Konumuza dönecek olursak tarikatlar insanlara sadece zikir yaptırmak için kurulmadı. Terbiye vermek için kuruluyordu, sanat öğretmek için kuruluyordu, ilim öğretmek için kuruluyordu, ahlak öğretmek için kuruluyordu. Bugün ahlak öğretiliyor mu? Sadece öğretim yeterli değil. Ne bilgisi verirseniz verin önce edep gelir. Yunus Emre "Ehl-i irfan meclisinde aradım, kıldım talep. İlim geride kaldı, illâ edep illâ edep" diyor.
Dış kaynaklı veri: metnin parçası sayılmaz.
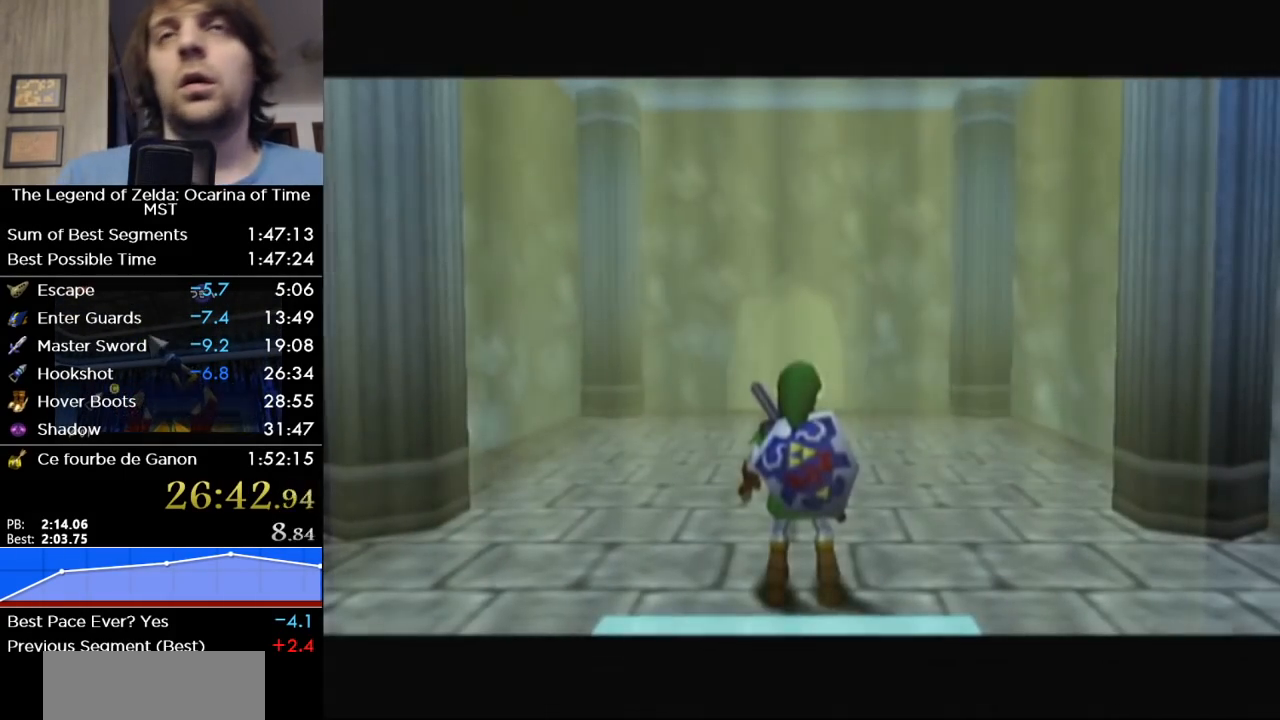
{"buttons": [], "left_stick": "down", "right_stick": "center", "events": []}
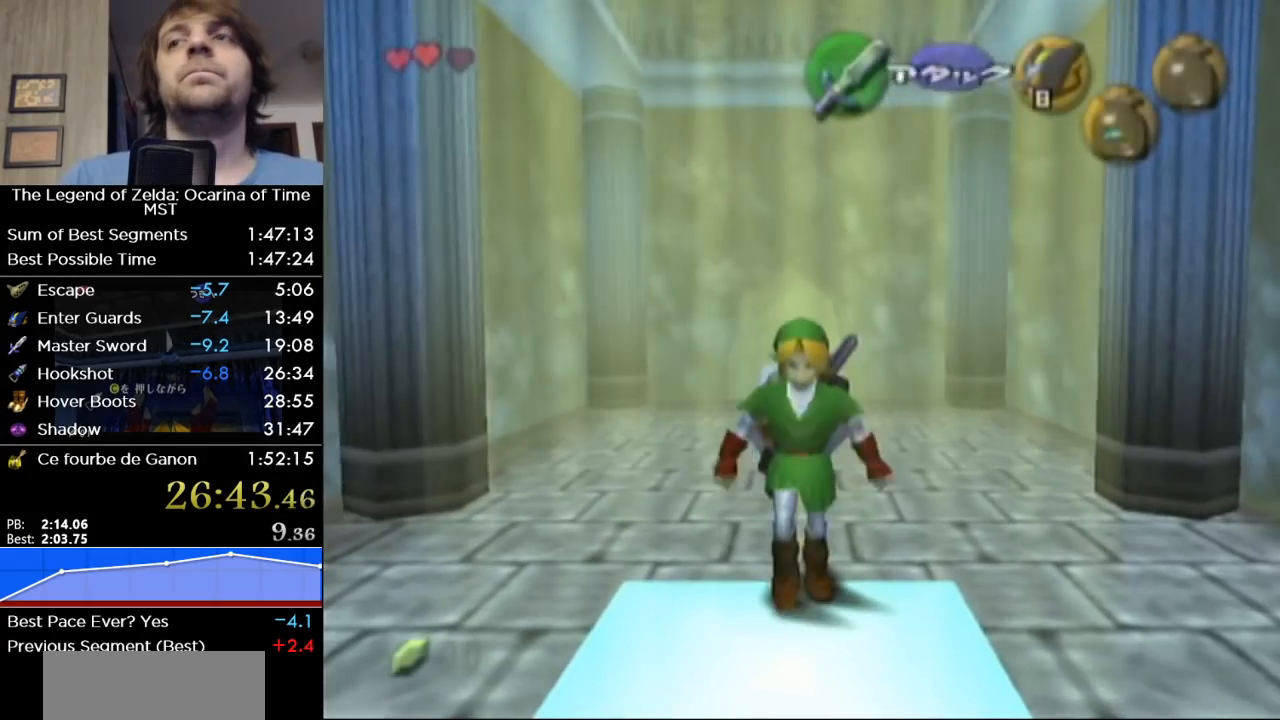
{"buttons": [], "left_stick": "center", "right_stick": "center", "events": [[467, "left_stick", "center"]]}
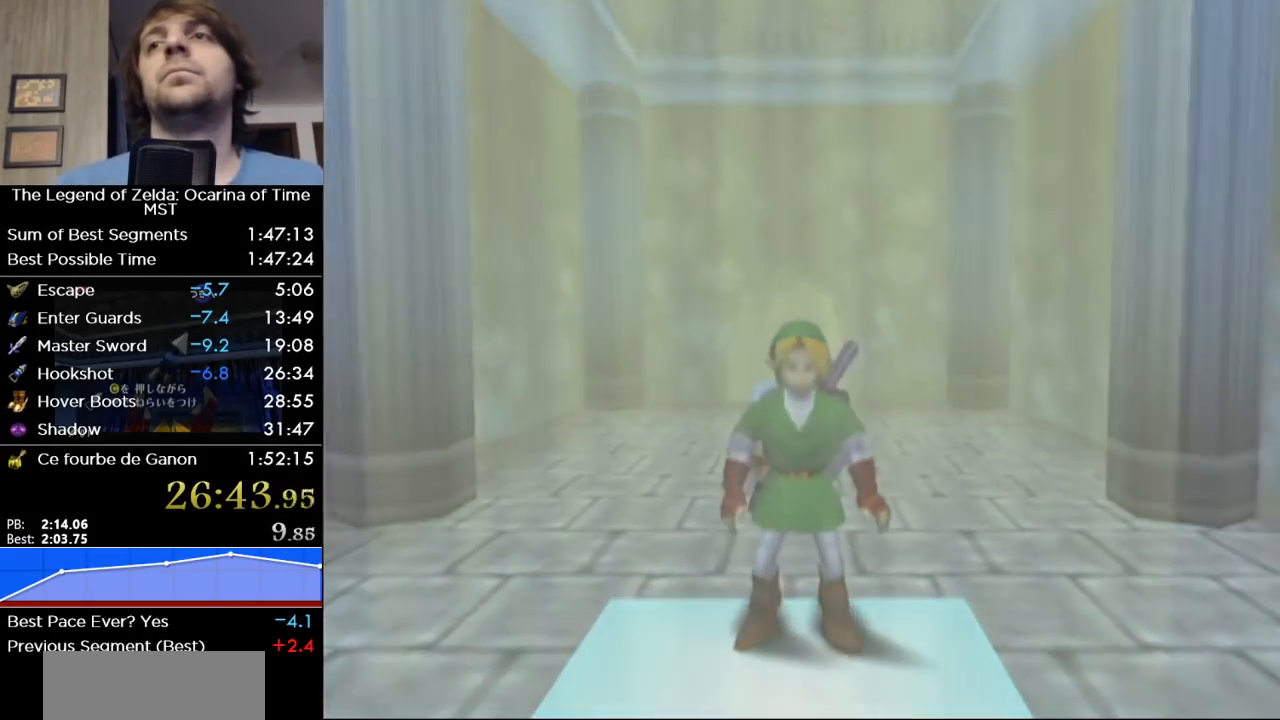
{"buttons": [], "left_stick": "up-left", "right_stick": "center", "events": [[167, "left_stick", "up-left"]]}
Yani Hazreti Pir'in pir olduğuna inanıp, bir mürşid olduğuna inanıp, onun bir Allah Dostu olduğuna inanıp da oraları hor kullanmanın iyi olmadığını her Müslüman bilmeli…
Biz küçükken, siz de yapmışsınızdır, böyle büyük büyük sinekler vardı. Onları yakalardık, arkasına saman çöpü sokardık. Şimdi sinek havalanır ama istediği istikamete gidecekken arkasındaki çöp bir dümen vazifesi görür onu istediği yönün dışında başka bir yere götürürdü.
Bugünkü tasavvufu da aynen bu şekle çevirdiler. Bu işin içerisinde Siyonizm teşkilâtı da var, bu işin içerisinde münafıklar da var, bu işin içerisinde zalimler de var. Tarikatların, hizmet eden müesseselerin arkasına bir çöp sokmuşlar, istedikleri yöne çeviriyorlar. Tarikat kendi mecrasında istedikleri yöne giderken, içlerinden bazıları dümen kıvırıyor istedikleri yöne çeviriyor.
Şimdi türbelere gelenler de bi acayip. Hemen hemen bütün türbelere gelenler aynı. Kim yaptıysa bu bidatleri yaymış; "hey mübarek bizim kız 35 yaşına geldi, koca bulamadı, sen şuna bir koca versene." Öbürü geliyor, "yarın biz maça çıkacağız bize bir gol ver" diyor. Arkadaş sanki Hazreti Pir orada çelik çomak oynayan birisi gibi, şirke giriyorsun, küfre giriyorsun haberin yok…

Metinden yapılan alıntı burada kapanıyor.